▶
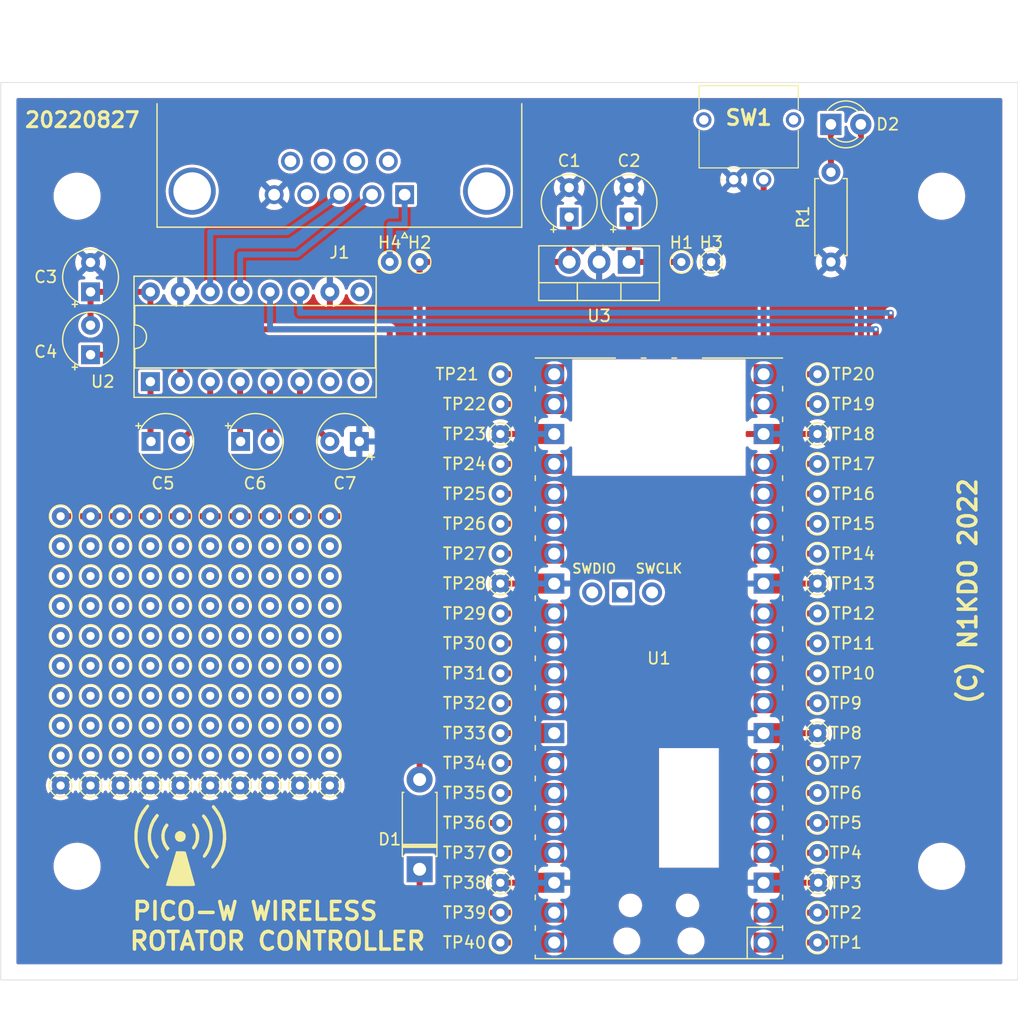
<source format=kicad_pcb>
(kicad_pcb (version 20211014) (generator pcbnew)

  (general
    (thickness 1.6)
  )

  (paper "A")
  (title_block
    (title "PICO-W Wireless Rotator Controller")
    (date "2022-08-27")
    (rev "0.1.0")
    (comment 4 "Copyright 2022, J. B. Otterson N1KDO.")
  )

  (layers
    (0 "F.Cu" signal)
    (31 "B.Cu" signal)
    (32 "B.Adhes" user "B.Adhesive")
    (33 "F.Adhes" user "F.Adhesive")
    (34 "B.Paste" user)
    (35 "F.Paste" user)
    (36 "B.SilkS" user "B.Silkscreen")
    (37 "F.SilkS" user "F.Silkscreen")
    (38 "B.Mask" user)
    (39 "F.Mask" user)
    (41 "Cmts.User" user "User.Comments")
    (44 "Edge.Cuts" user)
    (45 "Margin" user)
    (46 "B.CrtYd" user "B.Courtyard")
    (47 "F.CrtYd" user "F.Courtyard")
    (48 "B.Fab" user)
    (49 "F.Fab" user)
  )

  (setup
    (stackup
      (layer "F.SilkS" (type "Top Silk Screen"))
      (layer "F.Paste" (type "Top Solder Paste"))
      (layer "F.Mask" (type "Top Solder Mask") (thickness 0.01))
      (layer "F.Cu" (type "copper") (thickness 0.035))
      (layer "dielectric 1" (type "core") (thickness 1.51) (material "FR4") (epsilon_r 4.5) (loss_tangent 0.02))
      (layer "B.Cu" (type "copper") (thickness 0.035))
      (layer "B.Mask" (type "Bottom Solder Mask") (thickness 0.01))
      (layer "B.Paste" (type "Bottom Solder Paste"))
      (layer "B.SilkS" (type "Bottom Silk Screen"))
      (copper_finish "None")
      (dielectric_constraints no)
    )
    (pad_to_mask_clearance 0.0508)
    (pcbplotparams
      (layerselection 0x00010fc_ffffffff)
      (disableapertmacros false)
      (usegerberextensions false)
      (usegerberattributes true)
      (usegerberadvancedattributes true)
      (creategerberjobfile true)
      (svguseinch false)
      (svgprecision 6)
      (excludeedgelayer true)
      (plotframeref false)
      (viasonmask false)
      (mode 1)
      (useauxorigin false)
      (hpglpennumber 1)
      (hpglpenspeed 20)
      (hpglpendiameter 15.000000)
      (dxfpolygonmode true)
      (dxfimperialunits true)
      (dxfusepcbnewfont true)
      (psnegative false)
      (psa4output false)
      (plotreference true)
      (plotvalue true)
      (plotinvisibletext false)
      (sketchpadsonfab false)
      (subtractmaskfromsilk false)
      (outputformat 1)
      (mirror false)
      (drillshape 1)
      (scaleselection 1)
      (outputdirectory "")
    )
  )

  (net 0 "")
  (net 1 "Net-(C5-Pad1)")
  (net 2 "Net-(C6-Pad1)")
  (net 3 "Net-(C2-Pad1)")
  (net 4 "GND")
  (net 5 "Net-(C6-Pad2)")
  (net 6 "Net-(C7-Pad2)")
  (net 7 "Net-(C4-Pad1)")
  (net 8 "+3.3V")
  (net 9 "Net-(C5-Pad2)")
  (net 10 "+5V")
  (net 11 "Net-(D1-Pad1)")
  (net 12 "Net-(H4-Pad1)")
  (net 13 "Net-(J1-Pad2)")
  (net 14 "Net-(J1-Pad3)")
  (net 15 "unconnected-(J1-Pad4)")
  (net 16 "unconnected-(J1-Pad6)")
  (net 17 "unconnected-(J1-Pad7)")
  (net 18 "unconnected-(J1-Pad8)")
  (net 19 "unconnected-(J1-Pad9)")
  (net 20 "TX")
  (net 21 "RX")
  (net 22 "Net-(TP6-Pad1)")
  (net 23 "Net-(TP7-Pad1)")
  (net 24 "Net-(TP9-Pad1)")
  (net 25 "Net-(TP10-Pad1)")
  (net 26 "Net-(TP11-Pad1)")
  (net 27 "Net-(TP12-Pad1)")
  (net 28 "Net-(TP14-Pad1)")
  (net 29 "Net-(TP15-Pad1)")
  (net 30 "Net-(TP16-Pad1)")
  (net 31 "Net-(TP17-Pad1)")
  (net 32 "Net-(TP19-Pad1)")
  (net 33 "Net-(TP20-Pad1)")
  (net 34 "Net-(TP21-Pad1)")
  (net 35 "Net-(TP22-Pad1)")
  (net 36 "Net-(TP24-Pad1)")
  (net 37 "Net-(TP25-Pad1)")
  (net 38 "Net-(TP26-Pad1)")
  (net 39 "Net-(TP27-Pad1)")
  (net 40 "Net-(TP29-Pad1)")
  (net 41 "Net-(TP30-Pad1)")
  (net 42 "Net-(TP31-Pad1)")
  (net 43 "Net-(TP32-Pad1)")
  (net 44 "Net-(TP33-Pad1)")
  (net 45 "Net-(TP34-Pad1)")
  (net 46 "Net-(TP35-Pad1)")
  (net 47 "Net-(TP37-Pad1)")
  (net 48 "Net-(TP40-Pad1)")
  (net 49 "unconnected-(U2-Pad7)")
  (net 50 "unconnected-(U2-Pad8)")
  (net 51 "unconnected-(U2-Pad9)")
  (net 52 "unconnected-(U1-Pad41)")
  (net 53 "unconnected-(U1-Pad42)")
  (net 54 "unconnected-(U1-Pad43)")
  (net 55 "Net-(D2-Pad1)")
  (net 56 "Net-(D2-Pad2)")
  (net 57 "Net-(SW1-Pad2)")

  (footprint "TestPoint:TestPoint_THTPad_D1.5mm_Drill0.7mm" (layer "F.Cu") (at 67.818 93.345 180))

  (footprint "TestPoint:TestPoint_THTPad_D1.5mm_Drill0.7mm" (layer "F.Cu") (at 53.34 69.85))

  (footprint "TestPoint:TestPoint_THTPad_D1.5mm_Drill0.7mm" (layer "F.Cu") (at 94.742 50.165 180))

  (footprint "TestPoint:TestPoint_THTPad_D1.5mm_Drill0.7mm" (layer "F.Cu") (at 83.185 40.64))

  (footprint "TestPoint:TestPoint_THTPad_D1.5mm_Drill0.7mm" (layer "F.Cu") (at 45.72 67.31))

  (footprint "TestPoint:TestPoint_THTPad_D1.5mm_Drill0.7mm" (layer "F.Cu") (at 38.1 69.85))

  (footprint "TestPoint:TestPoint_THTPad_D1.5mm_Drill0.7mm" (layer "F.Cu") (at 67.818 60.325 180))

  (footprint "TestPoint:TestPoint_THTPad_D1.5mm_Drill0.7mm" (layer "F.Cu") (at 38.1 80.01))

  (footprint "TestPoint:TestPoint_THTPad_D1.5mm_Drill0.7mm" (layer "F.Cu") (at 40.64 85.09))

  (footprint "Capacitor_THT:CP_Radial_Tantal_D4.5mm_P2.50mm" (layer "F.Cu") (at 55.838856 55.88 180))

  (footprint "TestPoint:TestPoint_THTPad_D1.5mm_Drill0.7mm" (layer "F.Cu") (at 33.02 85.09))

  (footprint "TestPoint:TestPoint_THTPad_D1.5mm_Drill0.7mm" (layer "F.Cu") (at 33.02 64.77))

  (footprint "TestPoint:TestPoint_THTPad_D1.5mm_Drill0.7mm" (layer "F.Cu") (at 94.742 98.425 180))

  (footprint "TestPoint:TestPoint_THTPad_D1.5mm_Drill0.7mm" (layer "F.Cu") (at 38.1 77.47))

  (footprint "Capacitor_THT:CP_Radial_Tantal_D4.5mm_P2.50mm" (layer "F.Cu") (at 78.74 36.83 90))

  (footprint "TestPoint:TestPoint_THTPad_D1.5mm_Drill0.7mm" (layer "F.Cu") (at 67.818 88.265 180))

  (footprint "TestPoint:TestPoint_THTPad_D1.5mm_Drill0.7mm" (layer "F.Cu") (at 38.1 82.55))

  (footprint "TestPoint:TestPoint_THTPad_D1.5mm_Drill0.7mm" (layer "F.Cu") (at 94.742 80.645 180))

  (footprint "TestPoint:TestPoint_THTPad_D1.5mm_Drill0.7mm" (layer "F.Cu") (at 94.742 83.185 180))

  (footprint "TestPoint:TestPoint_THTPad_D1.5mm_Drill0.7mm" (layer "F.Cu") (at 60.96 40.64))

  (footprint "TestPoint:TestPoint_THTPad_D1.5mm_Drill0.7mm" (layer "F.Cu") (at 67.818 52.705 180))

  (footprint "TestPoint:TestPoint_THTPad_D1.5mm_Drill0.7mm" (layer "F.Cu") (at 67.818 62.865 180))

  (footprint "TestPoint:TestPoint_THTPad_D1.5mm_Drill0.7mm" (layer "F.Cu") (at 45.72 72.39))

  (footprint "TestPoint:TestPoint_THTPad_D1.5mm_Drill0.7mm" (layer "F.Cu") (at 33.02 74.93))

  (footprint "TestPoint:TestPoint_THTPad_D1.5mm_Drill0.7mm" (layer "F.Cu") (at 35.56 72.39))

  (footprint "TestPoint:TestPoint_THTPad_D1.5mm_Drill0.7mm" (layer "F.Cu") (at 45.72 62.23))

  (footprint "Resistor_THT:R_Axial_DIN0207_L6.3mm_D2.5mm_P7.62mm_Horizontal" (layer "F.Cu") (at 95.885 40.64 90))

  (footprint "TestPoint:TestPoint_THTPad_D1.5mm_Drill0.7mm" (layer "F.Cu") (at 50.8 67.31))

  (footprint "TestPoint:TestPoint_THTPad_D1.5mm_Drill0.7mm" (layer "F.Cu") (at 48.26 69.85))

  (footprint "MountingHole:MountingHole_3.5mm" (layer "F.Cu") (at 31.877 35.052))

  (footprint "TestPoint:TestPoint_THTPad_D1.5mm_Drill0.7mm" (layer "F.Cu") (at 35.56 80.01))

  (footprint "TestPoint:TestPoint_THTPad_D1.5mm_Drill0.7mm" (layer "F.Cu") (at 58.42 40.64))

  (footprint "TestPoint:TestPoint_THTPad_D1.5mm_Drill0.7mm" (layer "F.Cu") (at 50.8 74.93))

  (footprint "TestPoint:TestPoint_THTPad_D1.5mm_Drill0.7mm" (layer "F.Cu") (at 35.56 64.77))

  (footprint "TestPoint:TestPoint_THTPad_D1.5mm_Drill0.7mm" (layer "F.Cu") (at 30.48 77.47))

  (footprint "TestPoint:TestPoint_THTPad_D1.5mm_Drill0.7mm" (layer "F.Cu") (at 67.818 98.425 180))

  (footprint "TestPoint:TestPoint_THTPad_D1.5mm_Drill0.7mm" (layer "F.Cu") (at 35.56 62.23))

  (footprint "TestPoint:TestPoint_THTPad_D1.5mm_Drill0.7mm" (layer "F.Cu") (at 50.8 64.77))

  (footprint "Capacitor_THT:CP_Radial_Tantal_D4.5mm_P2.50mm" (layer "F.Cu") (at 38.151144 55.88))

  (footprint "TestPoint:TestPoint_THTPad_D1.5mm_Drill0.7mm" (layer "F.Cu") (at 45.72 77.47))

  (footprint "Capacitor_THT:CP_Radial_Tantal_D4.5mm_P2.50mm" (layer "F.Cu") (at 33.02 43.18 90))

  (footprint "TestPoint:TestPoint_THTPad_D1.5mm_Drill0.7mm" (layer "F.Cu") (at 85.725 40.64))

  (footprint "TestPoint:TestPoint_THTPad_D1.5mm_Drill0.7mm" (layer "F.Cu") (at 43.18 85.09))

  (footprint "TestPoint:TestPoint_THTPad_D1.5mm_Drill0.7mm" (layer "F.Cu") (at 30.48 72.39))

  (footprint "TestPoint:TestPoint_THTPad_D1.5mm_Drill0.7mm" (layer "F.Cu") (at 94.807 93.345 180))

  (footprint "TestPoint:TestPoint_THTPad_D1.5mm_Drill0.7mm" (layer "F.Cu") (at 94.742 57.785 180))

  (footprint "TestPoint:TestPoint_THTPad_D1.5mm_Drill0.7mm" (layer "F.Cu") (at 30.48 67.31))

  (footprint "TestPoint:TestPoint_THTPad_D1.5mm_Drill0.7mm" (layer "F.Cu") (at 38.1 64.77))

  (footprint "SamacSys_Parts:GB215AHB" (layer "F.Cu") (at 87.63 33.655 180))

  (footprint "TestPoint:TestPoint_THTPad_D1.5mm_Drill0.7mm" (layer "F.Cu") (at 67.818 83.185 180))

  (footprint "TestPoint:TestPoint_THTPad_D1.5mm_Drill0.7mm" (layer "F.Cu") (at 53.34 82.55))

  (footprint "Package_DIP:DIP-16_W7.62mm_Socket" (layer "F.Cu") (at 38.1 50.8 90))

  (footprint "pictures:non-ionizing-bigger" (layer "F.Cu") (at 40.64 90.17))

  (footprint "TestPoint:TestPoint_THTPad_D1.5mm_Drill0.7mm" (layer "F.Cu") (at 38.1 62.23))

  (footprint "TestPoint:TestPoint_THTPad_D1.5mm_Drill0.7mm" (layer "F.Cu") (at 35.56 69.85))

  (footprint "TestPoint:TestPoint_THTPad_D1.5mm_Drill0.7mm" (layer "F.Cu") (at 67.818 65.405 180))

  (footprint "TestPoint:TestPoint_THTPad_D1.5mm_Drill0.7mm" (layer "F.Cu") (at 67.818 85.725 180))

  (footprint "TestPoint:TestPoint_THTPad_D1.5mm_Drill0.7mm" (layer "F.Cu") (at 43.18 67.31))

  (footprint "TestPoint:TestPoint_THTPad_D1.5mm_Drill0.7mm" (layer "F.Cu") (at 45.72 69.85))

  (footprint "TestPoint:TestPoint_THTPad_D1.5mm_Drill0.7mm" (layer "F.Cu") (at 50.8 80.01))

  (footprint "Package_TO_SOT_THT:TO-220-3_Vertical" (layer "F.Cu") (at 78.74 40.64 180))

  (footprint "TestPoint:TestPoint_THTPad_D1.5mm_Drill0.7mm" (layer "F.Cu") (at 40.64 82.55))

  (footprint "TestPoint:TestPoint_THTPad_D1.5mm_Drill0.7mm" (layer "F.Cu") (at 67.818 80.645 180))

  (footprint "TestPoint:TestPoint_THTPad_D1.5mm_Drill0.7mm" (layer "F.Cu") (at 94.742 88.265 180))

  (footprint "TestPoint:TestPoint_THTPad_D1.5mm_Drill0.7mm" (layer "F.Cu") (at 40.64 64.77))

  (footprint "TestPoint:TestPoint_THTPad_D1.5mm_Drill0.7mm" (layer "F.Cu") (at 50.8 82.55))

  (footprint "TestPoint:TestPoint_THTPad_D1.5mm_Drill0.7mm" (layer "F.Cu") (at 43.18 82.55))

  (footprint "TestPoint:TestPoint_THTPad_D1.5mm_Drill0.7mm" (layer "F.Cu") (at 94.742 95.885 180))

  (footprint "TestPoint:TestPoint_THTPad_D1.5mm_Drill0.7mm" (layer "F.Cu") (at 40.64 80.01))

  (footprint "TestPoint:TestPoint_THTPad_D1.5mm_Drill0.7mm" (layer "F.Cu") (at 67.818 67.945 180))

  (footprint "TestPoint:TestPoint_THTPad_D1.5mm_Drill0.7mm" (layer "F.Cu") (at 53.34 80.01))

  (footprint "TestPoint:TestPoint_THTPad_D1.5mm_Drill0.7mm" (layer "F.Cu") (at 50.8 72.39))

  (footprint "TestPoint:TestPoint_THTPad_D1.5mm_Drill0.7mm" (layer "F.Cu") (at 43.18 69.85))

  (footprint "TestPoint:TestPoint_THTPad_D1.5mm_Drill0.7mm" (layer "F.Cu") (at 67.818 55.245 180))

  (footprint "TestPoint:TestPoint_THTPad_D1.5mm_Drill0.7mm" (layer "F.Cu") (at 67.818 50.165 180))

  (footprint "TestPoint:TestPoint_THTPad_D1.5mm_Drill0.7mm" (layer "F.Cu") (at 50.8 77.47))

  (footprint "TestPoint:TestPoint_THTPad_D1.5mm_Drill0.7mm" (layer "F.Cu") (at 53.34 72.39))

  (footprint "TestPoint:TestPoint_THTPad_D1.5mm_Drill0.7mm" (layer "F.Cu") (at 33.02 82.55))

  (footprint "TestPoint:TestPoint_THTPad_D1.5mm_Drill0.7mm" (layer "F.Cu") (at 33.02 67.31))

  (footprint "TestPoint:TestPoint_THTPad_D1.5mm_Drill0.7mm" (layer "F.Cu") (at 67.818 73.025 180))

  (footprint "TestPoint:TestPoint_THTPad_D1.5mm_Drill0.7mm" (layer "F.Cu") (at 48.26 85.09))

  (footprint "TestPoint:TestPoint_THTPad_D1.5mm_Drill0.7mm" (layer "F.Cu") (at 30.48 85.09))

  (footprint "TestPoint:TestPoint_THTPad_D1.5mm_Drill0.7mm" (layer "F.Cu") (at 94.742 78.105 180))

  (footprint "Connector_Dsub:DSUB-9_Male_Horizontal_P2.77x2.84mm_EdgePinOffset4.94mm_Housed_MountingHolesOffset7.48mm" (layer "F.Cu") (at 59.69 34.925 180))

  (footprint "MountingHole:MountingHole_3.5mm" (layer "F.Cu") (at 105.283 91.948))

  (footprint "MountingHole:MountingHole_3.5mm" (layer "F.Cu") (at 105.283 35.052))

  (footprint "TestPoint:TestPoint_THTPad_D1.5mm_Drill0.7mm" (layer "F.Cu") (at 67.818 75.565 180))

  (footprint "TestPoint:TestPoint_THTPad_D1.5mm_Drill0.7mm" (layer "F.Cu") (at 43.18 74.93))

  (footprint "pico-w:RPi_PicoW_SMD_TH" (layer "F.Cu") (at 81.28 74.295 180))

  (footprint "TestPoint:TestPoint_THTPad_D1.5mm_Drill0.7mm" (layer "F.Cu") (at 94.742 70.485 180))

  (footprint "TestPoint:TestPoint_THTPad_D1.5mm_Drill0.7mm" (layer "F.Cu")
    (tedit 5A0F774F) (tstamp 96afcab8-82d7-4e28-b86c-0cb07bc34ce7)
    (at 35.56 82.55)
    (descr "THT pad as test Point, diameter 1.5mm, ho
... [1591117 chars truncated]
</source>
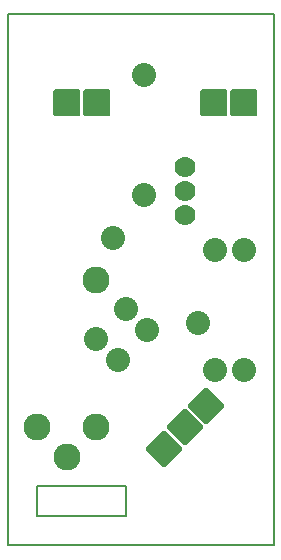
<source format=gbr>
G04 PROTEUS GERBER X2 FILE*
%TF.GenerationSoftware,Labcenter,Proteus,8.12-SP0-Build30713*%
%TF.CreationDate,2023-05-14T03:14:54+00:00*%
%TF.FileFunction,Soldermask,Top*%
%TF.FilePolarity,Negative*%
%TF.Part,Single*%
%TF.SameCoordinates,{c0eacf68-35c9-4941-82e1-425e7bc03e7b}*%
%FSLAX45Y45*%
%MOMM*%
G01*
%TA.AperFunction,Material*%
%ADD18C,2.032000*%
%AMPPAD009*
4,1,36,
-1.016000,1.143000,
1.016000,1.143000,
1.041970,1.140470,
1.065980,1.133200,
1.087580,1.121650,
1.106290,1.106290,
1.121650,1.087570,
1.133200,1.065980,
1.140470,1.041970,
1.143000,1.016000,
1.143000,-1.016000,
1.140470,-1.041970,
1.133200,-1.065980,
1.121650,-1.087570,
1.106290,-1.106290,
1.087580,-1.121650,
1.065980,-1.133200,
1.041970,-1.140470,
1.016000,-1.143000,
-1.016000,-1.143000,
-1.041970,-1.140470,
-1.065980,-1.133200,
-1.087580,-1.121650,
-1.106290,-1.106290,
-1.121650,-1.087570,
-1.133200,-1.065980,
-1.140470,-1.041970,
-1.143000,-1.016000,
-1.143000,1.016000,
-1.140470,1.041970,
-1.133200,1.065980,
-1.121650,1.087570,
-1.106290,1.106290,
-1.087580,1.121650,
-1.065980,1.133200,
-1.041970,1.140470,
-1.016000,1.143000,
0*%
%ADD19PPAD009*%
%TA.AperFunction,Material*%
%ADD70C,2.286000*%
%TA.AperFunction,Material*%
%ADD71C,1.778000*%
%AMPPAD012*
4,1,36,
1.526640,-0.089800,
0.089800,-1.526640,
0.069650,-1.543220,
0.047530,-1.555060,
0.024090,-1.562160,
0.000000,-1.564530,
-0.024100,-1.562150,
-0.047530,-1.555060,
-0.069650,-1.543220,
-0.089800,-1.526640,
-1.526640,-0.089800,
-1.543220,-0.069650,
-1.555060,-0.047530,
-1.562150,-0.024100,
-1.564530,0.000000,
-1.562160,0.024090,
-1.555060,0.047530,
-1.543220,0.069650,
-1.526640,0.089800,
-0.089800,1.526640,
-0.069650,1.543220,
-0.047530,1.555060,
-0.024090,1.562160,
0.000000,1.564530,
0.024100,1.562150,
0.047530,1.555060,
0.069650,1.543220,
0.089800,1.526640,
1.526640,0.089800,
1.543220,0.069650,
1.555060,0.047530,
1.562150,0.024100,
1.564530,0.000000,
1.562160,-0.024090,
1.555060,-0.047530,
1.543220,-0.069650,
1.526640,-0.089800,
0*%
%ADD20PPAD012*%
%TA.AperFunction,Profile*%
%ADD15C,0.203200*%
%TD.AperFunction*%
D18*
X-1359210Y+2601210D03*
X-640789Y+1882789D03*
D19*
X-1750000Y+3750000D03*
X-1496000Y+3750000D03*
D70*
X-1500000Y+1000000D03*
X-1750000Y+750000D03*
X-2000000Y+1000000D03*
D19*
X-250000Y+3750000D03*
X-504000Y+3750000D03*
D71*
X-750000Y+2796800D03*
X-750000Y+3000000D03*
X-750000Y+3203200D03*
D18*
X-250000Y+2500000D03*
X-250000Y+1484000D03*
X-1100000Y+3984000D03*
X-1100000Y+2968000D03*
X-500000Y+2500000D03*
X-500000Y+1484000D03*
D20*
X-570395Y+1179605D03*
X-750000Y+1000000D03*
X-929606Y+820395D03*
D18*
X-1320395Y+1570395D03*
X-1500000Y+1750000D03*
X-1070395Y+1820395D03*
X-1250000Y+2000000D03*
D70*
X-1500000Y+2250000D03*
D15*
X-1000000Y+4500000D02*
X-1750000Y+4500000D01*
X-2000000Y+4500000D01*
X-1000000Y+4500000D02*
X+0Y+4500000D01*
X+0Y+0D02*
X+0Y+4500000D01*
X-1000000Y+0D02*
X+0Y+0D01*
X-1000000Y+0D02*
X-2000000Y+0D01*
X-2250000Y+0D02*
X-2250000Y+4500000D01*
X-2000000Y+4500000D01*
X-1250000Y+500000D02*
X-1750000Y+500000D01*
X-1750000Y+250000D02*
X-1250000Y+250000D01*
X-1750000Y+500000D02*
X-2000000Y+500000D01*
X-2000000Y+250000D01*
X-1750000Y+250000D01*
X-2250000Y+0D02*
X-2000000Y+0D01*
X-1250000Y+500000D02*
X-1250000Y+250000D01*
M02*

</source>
◀
WHAT THE TASK ASKS
Please write out only the lines from the one containing "X-640789Y+1882789D03*" to the end of the records above, exactly, both ends included.

RESPONSE TO THE EXERCISE
X-640789Y+1882789D03*
D19*
X-1750000Y+3750000D03*
X-1496000Y+3750000D03*
D70*
X-1500000Y+1000000D03*
X-1750000Y+750000D03*
X-2000000Y+1000000D03*
D19*
X-250000Y+3750000D03*
X-504000Y+3750000D03*
D71*
X-750000Y+2796800D03*
X-750000Y+3000000D03*
X-750000Y+3203200D03*
D18*
X-250000Y+2500000D03*
X-250000Y+1484000D03*
X-1100000Y+3984000D03*
X-1100000Y+2968000D03*
X-500000Y+2500000D03*
X-500000Y+1484000D03*
D20*
X-570395Y+1179605D03*
X-750000Y+1000000D03*
X-929606Y+820395D03*
D18*
X-1320395Y+1570395D03*
X-1500000Y+1750000D03*
X-1070395Y+1820395D03*
X-1250000Y+2000000D03*
D70*
X-1500000Y+2250000D03*
D15*
X-1000000Y+4500000D02*
X-1750000Y+4500000D01*
X-2000000Y+4500000D01*
X-1000000Y+4500000D02*
X+0Y+4500000D01*
X+0Y+0D02*
X+0Y+4500000D01*
X-1000000Y+0D02*
X+0Y+0D01*
X-1000000Y+0D02*
X-2000000Y+0D01*
X-2250000Y+0D02*
X-2250000Y+4500000D01*
X-2000000Y+4500000D01*
X-1250000Y+500000D02*
X-1750000Y+500000D01*
X-1750000Y+250000D02*
X-1250000Y+250000D01*
X-1750000Y+500000D02*
X-2000000Y+500000D01*
X-2000000Y+250000D01*
X-1750000Y+250000D01*
X-2250000Y+0D02*
X-2000000Y+0D01*
X-1250000Y+500000D02*
X-1250000Y+250000D01*
M02*

</source>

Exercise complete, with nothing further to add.